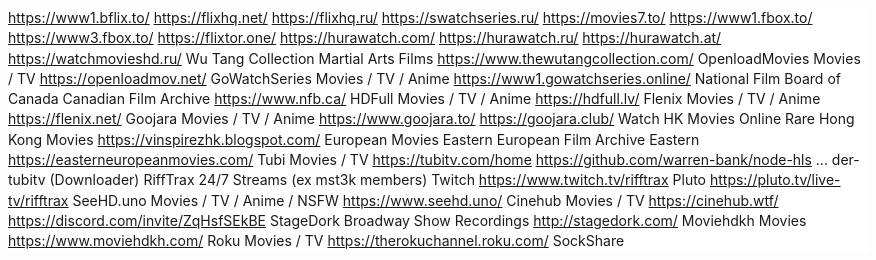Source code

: https://www1.bflix.to/
https://flixhq.net/
https://flixhq.ru/
https://swatchseries.ru/
https://movies7.to/
https://www1.fbox.to/
https://www3.fbox.to/
https://flixtor.one/
https://hurawatch.com/
https://hurawatch.ru/
https://hurawatch.at/
https://watchmovieshd.ru/
Wu Tang Collection
Martial Arts Films
https://www.thewutangcollection.com/
OpenloadMovies
Movies / TV
https://openloadmov.net/
GoWatchSeries
Movies / TV / Anime
https://www1.gowatchseries.online/
National Film Board of Canada
Canadian Film Archive
https://www.nfb.ca/
HDFull
Movies / TV / Anime
https://hdfull.lv/
Flenix
Movies / TV / Anime
https://flenix.net/
Goojara
Movies / TV / Anime
https://www.goojara.to/
https://goojara.club/
Watch HK Movies Online
Rare Hong Kong Movies
https://vinspirezhk.blogspot.com/
European Movies
Eastern European Film Archive Eastern
https://easterneuropeanmovies.com/
Tubi
Movies / TV
https://tubitv.com/home
https://github.com/warren-bank/node-hls ... der-tubitv (Downloader)
RiffTrax 24/7 Streams (ex mst3k members)
Twitch https://www.twitch.tv/rifftrax
Pluto https://pluto.tv/live-tv/rifftrax
SeeHD.uno
Movies / TV / Anime / NSFW
https://www.seehd.uno/
Cinehub
Movies / TV
https://cinehub.wtf/
https://discord.com/invite/ZqHsfSEkBE
StageDork
Broadway Show Recordings
http://stagedork.com/
Moviehdkh
Movies
https://www.moviehdkh.com/
Roku
Movies / TV
https://therokuchannel.roku.com/
SockShare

···

**WHAT IS REQUIRED**
From the records above, retype only the lines starting at the line that contains "National Film Board of Canada" and ending at the line that contains "https://tubitv.com/home", both included.

**RESPONSE BOX**
National Film Board of Canada
Canadian Film Archive
https://www.nfb.ca/
HDFull
Movies / TV / Anime
https://hdfull.lv/
Flenix
Movies / TV / Anime
https://flenix.net/
Goojara
Movies / TV / Anime
https://www.goojara.to/
https://goojara.club/
Watch HK Movies Online
Rare Hong Kong Movies
https://vinspirezhk.blogspot.com/
European Movies
Eastern European Film Archive Eastern
https://easterneuropeanmovies.com/
Tubi
Movies / TV
https://tubitv.com/home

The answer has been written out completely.